# What the task asks
Filter the data for lines with the word "entrega", then copy every line so identified.

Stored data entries
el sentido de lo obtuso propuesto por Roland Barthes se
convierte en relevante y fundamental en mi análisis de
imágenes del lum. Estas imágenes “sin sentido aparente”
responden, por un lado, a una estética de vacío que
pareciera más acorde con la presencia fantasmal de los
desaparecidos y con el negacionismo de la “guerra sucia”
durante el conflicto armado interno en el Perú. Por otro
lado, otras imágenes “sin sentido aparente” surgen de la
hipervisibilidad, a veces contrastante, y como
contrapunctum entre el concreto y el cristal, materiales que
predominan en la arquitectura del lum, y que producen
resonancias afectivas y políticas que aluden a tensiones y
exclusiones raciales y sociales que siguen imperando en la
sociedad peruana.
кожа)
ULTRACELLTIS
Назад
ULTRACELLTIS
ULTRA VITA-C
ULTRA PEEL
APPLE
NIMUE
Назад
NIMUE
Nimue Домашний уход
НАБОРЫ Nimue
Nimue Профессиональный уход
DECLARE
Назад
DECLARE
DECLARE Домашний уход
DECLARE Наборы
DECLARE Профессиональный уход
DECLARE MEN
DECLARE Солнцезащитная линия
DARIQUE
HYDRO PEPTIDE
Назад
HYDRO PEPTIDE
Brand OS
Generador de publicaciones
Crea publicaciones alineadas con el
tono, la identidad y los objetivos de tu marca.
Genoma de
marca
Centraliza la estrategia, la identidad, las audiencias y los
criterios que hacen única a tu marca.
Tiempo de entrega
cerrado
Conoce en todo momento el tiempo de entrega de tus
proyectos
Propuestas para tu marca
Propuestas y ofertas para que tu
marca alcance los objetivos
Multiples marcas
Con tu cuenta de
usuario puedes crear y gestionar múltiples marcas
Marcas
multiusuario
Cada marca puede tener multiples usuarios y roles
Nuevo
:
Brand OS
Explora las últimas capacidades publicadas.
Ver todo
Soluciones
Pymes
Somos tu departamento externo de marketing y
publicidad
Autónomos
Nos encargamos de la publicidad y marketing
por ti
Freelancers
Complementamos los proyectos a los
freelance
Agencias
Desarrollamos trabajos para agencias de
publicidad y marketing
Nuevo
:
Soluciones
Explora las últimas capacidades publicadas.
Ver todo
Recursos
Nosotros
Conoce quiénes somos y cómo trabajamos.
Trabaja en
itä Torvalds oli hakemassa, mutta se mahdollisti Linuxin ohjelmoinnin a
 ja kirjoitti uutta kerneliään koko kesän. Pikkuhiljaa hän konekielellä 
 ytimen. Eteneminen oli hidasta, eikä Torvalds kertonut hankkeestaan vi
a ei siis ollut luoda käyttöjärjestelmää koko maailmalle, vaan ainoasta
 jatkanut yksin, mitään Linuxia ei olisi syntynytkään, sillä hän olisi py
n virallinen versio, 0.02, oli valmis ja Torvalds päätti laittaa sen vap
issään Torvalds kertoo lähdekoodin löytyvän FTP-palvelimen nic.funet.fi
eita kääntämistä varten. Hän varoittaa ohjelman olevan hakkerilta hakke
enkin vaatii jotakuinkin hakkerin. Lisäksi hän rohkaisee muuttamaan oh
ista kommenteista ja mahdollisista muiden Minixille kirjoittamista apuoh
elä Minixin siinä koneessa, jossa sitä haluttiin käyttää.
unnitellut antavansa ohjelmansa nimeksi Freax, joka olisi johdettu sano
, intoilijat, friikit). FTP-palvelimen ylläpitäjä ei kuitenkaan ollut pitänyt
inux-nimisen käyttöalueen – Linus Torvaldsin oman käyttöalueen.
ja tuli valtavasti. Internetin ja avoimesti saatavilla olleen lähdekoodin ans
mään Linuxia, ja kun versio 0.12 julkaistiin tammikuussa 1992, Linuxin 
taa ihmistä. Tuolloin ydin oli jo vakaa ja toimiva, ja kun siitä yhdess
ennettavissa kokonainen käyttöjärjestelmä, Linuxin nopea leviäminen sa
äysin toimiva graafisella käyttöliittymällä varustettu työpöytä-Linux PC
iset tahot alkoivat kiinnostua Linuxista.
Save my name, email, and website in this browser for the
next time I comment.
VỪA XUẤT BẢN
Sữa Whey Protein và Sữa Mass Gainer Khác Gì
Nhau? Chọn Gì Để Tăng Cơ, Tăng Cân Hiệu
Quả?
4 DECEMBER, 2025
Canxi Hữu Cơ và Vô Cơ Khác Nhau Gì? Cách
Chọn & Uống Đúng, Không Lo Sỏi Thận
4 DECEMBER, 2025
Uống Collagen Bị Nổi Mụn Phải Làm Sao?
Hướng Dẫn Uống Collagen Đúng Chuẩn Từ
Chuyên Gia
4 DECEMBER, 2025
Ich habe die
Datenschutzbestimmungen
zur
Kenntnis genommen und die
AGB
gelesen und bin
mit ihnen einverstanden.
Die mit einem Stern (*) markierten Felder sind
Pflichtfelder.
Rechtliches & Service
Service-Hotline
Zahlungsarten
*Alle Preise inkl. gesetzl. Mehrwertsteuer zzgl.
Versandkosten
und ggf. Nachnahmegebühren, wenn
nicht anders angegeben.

# Output
Tiempo de entrega
Conoce en todo momento el tiempo de entrega de tus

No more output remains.